Świat według Zdzicha /6/ - Niedziela

Moderatorzy: skaranie boskie, Gorgiasz

ODPOWIEDZ
Wiadomość
Autor
Awatar użytkownika
zdzichu
Posty: 565
Rejestracja: 06 lip 2013, 0:06
Lokalizacja: parking pod supermarketem

Świat według Zdzicha /6/ - Niedziela

#1 Post autor: zdzichu » 21 lip 2013, 23:49

od początku
w poprzednim odcinku

Ciężki dzień nastał.
Całą noc śniły mi się jakieś scenki z zasłyszanego wczoraj opowiadania. Budziłem się regularnie, zlany potem wywołanym dodatkowo przez niesamowity upał. Na moim strychu jest teraz okropnie gorąco. Nagrzane w letnim słońcu dachówki utrzymują wysoką temperaturę do samego świtu. Rankiem robi się trochę chłodniej, ale wtedy trzeba wstawać.
Po co się taki menel zrywa bladym świtem, zapytacie? Pewnie go suszy i śpieszno mu po kolejną porcję wisienki.
I tu się mylicie. Wczoraj pan Janek poprosił nas, żebyśmy wpadli rano, pomóc mu ogarnąć jego budę z żarciem. Zawsze po sobocie ma tam Sodomę i Gomorę. Wszyscy trzej stawiliśmy się o szóstej rano, gotowi do ciężkiej harówy. Obcy się nie pojawił. Ciekawe, czy jeszcze kiedyś do nas zajrzy.
Do godziny dziewiątej, kiedy przyszło otwierać, u pana Janka wszystko było już czyste i lśniło świeżością, jak dupa księżyca w pełni. Pan Janek wsunął nam w łapy po dyszce. Dobre chłopisko z niego, choć kapitalista. Wie, że za pracę należy się zapłata i wie, że dla każdego z nas dycha, to poważny majątek. Jak niedzielni klienci dopiszą, może na fajrant uzbieramy pokaźną sumkę. Przyda się, bo mi laptop szwankuje. Na nowy mnie nie stać, ale naprawy nie są koszmarnie drogie. W galerii jeden małolat ma takie stoisko z używanymi telefonami i laptopami. Naprawia mi to cudo, nieraz nawet za dobre słowo, chyba, że musi dokupić jakąś część, to kasuje.
Trochę zmęczony, ale w dobrym humorze przystępuję do pracy. Na początek jakaś wisienka. Przecież nie będziemy, jak gęsi, na sucho ładować w siebie żarełka od pana Janka, które dziś, jak co niedziela, dostaliśmy gratis. Przyjemnie człowiekowi od rana z pełnym żołądkiem. Teraz zajaramy po fajeczce. Sporo się tego nazbierało po wczorajszych występach klientów.

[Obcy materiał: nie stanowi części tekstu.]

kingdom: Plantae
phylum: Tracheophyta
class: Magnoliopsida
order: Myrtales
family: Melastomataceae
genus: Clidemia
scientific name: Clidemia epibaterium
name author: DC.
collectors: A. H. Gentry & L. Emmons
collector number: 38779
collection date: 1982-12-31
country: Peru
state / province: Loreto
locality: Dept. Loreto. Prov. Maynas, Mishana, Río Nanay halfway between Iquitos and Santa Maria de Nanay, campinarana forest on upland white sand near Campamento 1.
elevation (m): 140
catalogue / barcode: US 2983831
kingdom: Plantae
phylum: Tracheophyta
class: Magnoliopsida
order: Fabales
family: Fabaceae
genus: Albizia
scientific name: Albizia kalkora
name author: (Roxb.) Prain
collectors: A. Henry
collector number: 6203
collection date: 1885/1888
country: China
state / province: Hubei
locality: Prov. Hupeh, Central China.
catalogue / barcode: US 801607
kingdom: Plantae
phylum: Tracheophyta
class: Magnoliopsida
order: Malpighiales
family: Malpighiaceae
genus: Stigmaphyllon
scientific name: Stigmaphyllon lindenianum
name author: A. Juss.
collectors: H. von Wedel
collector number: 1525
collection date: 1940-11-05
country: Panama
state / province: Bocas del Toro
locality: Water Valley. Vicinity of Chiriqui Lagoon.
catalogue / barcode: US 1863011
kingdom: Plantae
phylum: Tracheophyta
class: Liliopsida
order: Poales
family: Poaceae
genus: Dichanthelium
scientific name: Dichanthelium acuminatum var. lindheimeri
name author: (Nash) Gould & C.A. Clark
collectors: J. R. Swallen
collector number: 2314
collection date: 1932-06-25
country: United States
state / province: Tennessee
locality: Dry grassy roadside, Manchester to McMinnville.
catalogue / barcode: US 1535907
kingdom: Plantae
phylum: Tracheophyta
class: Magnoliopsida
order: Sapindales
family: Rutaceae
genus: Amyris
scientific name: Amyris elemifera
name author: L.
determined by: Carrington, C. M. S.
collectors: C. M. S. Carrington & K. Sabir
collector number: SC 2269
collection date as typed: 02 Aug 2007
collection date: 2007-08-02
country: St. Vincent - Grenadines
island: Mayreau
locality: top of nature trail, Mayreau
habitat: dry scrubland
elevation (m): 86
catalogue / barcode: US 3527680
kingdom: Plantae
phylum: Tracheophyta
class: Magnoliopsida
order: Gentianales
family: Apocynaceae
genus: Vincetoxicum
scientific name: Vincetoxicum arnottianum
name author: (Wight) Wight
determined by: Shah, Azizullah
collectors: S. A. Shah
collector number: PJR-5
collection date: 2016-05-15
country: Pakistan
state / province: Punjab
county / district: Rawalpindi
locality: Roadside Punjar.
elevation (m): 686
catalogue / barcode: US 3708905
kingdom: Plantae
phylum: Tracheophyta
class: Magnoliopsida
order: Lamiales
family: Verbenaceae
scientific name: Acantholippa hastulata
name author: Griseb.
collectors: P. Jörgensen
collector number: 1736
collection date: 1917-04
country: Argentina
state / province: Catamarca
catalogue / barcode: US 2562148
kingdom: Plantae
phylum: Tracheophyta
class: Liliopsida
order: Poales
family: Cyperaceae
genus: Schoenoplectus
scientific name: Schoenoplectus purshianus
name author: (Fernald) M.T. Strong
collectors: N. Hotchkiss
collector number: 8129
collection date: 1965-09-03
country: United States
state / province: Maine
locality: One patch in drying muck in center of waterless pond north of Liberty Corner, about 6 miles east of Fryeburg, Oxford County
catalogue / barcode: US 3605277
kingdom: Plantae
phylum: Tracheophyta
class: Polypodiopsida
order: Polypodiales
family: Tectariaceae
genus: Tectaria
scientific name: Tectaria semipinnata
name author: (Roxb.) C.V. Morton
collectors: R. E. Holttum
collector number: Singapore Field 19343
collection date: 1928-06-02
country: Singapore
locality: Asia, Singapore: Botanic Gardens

- Czego tu szukasz stara flądro z tymi okruchami? – wrzasnąłem nagle na starowinkę karmiącą gołębie.
- Co? Gołąb też człowiek, musi jeść.
Niby babcia ma rację, każde stworzenie musi jeść.
- Niech żre, ale dlaczego akurat tutaj?
- Przeszkadzają wam ptaki?
No i jak wytłumaczyć starej, że gołębie z głodu nie zdechną, co widać po ich wypasionych sylwetkach, za to niechybnie zniszczą efekty naszej ciężkiej pracy, srając na chodnik i stoliki?
Opiekunka się, kurwa, znalazła. A do sprzątania to jej nie ma.
- Babcia, zawijaj dupę razem z tym ptactwem – burknął cicho Krzywy. – Tu jest poważna jadłodajnia, a nie gołębnik.
Staruszka coś pomamrotała pod nosem i odeszła, a wiecznie nienażarte stadko, z łopotem skrzydeł podążyło za nią. Nareszcie sielanka. Piękna, czerwona, o wyrazistym bukiecie i zapachu wisienka, dymek z wczorajszego niedopałka…
Aż szkoda, że za chwilę zwalą się tu tłumy i zniszczą ten miły domowy nastrój.

cdn.
Ostatnio zmieniony 25 lip 2013, 22:12 przez zdzichu, łącznie zmieniany 1 raz.
kurna po piersze
chcem pisać wiersze
po kurna drugie
zawsze mam w czubie

Awatar użytkownika
lczerwosz
Administrator
Posty: 6936
Rejestracja: 31 paź 2011, 22:51
Lokalizacja: Ursynów

Re: Świat według Zdzicha /6/ - Niedziela

#2 Post autor: lczerwosz » 22 lip 2013, 0:45

Może się nie wszystkim to podoba, ale mnie bardzo. Ponadto wciąga mnie narracja.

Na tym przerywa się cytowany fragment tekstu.